In that series we told you that, despite a few false assumptions, the authors still got to the right answer, more or less. The conclusion that the only Procurement organizations that are going to survive are those that manage to automate and mostly eliminate the tactical, double down on the strategic, and find new value to bring to the business is the correct one. Moreover, those are the Procurement departments that will be rewarded and maintain more headcount than their peers because, after the massive losses from AI failures and the forthcoming AI market crash, the C-Suites who lead their businesses to survival will be those that realize the value of best-in-class Procurement People and invest in them.

However, that doesn’t mean the training budgets that disappeared two and a half decades ago are coming back. They aren’t. Since they C-Suites are still hoping for the day they can fire you, they won’t invest in you, which means that you need to get there on your own. It also means you need to start now. Start learning, start studying, start identifying very cost effective tools that can be put on a P-Card that will significantly improve a function and return value the quarter the tool is acquired (and before you get the third degree about that unexpected P-Card purchase). Real technological progress, with or without AI, comes from one little win at a time — for each task you do, identify the most time consuming tactical part of that task and automate it. Start with the tasks you do the most and continue until you’ve taken 80% out of all of the most time-consuming tactically oriented tasks you do on a monthly basis. When you reach that point you will find that you have not only digitized, but revolutionized, your function and reached the point where have flipped the tables and are spending 80% of your time on strategic decision making and relationship building and only 20% on tactically oriented tasks — a percentage that will decrease over time as you improve the tools and end-to-end automation across functions.

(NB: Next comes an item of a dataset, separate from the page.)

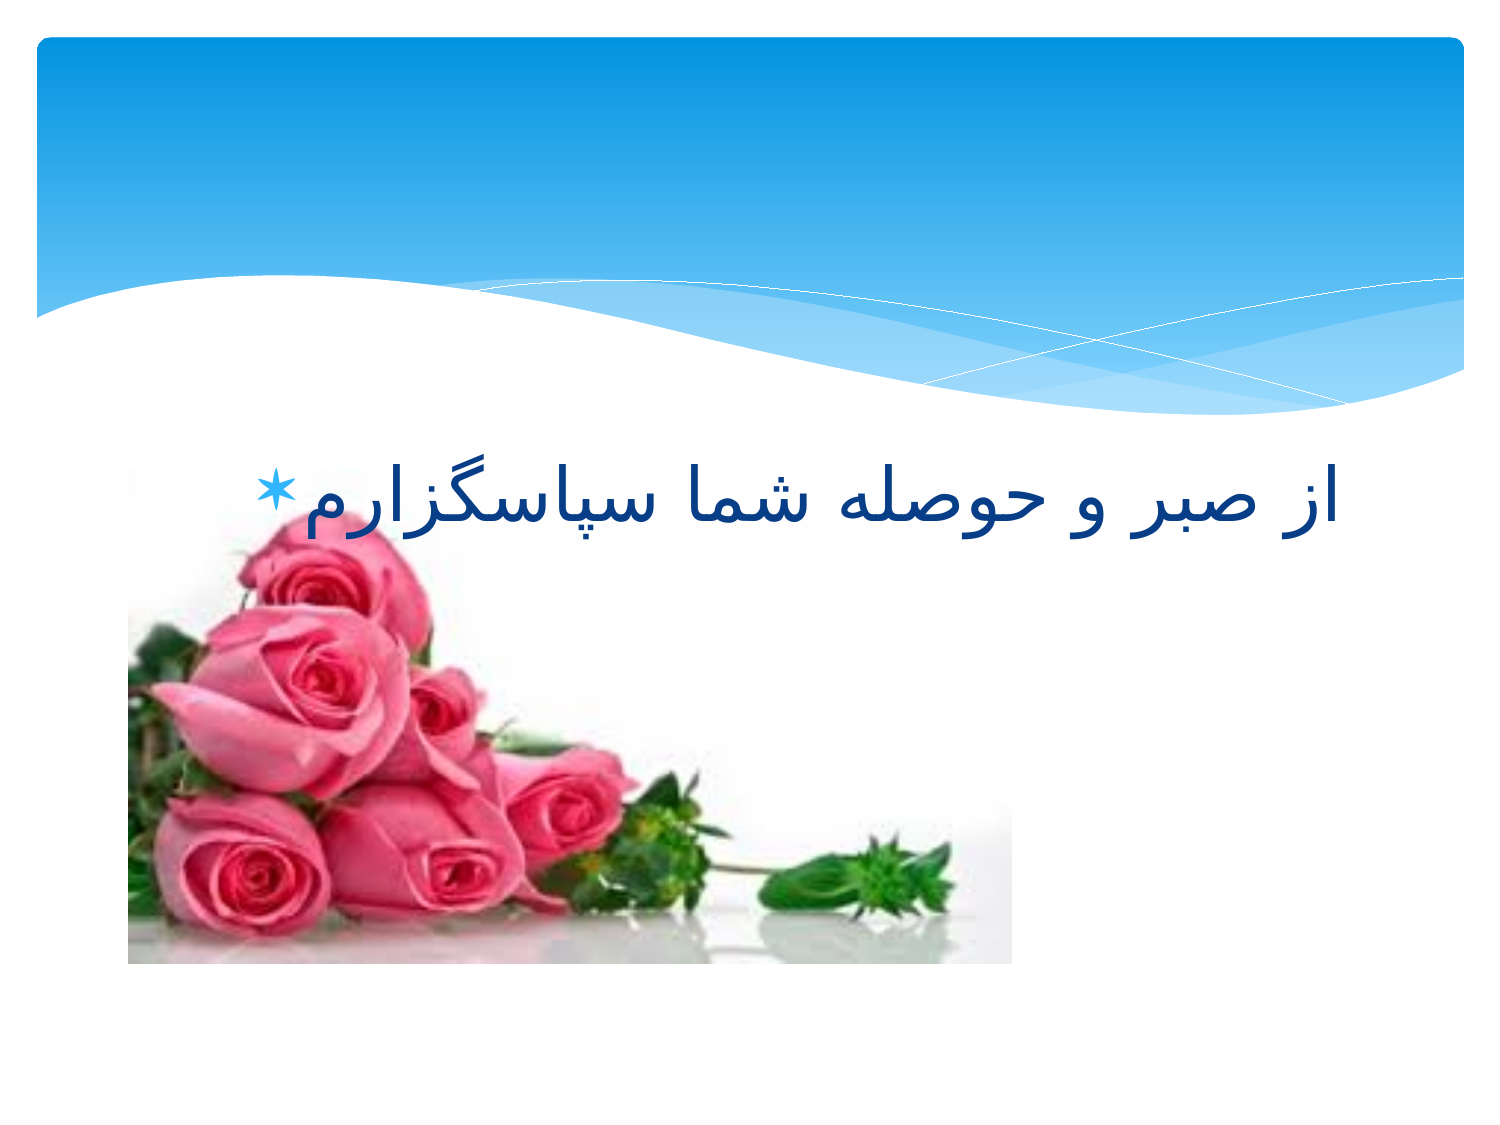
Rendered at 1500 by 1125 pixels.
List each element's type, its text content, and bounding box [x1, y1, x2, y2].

Furthermore, no super powers are required. Just intelligence, the willingness to study late, get up early, roll up the sleeves and work hard until you sweat through your tears. Like all real progress, it’s hard at first, but it will pay off later — when you still have a job and are delivering above peers while only working reasonable hours.

Moreover, you won’t need deep software (or even system) architecture skills either. Just the ability to define what a process should be, how a tool should support it, and find that tool. You need to be a solution architect — leave the technical and system architecture skills to the experts. If the tool they are selling gets it right at low cost with low compute and high reliability, the architecture is probably such that you wouldn’t do any better.

And whatever you do, don’t waste time playing the paradigm game. Leave that to the influencers, who won’t last near as long as they think they will. Or to the consultants, who will be walked out the door and never invited back once the C-Suite realizes they flushed millions down the drain chasing an AI utopia that doesn’t exist. Just consistently get results, push those results in front of the C-Suite, and tell them that they can call it whatever they want, but Procurement is the function — and sometimes the ONLY function — that gets results.